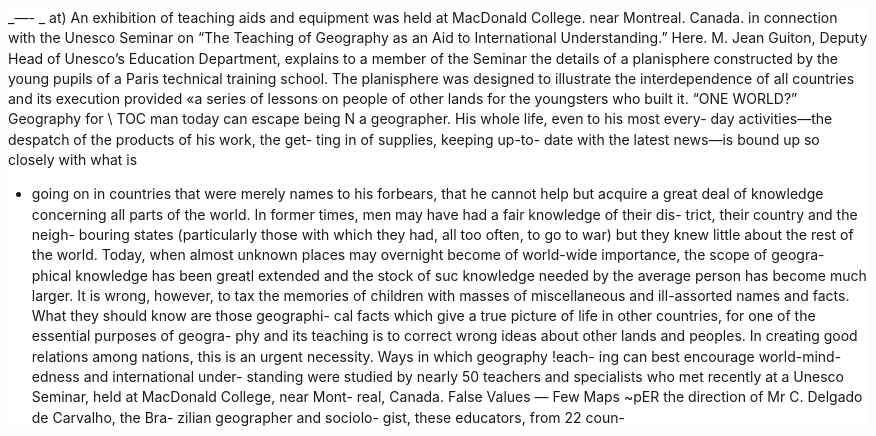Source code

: _—- 
_ at) 
An exhibition of teaching aids and equipment was held at MacDonald College. near Montreal. 
Canada. in connection with the Unesco Seminar on “The Teaching of Geography as an Aid 
to International Understanding.” Here. M. Jean Guiton, Deputy Head of Unesco’s Education 
Department, explains to a member of the Seminar the details of a planisphere constructed by 
the young pupils of a Paris technical training school. The planisphere was designed to 
illustrate the interdependence of all countries and its execution provided «a series of lessons 
on people of other lands for the youngsters who built it. 
“ONE WORLD?” 
Geography for 
\ TOC man today can escape being 
N a geographer. His whole 
life, even to his most every- 
day activities—the despatch of 
the products of his work, the get- 
ting in of supplies, keeping up-to- 
date with the latest news—is 
bound up so closely with what is 
- going on in countries that were 
merely names to his forbears, that 
he cannot help but acquire a great 
deal of knowledge concerning all 
parts of the world. 
In former times, men may have 
had a fair knowledge of their dis- 
trict, their country and the neigh- 
bouring states (particularly those 
with which they had, all too often, 
to go to war) but they knew little 
about the rest of the world. Today, 
when almost unknown places may 
overnight become of world-wide 
importance, the scope of geogra- 
phical knowledge has been greatl 
extended and the stock of suc 
knowledge needed by the average 
person has become much larger. 
It is wrong, however, to tax the 
memories of children with masses 
of miscellaneous and ill-assorted 
names and facts. What they 
should know are those geographi- 
cal facts which give a true picture 
of life in other countries, for one 
of the essential purposes of geogra- 
phy and its teaching is to correct 
wrong ideas about other lands and 
peoples. In creating good relations 
among nations, this is an urgent 
necessity. 
Ways in which geography !each- 
ing can best encourage world-mind- 
edness and international under- 
standing were studied by nearly 
50 teachers and specialists who met 
recently at a Unesco Seminar, held 
at MacDonald College, near Mont- 
real, Canada. 
False Values — Few Maps 
~pER the direction of Mr C. 
Delgado de Carvalho, the Bra- 
zilian geographer and sociolo- 
gist, these educators, from 22 coun- 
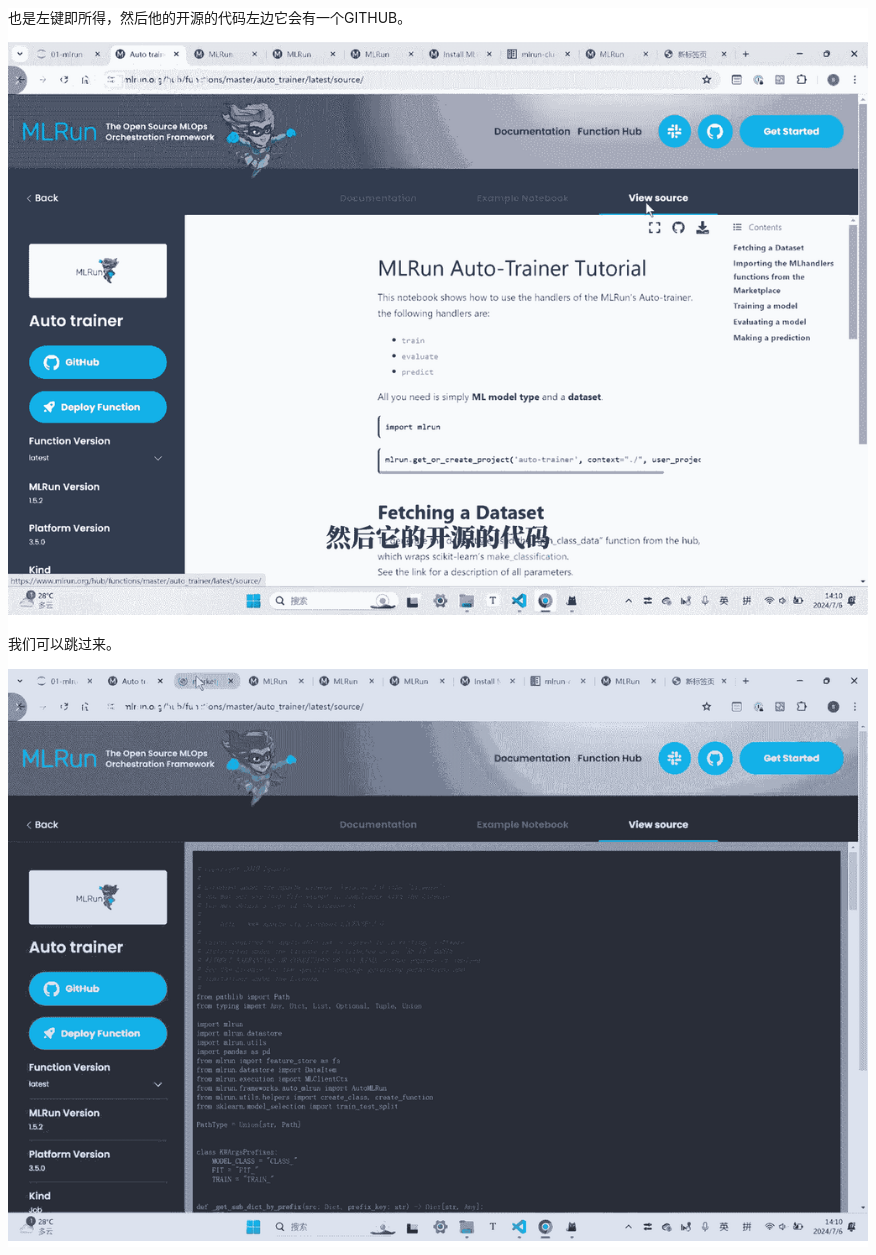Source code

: 也是左键即所得，然后他的开源的代码左边它会有一个GITHUB。

![](img/8b1ae70f866ae579cc77fc39e32078c8_21.png)

我们可以跳过来。

![](img/8b1ae70f866ae579cc77fc39e32078c8_23.png)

------------------------

### Tarefa proposta:
Liste, na íntegra, cada linha dos registros acima em que aparece a palavra "life".

### Resposta do exercício:
life, even to his most every- 
of life in other countries, for one 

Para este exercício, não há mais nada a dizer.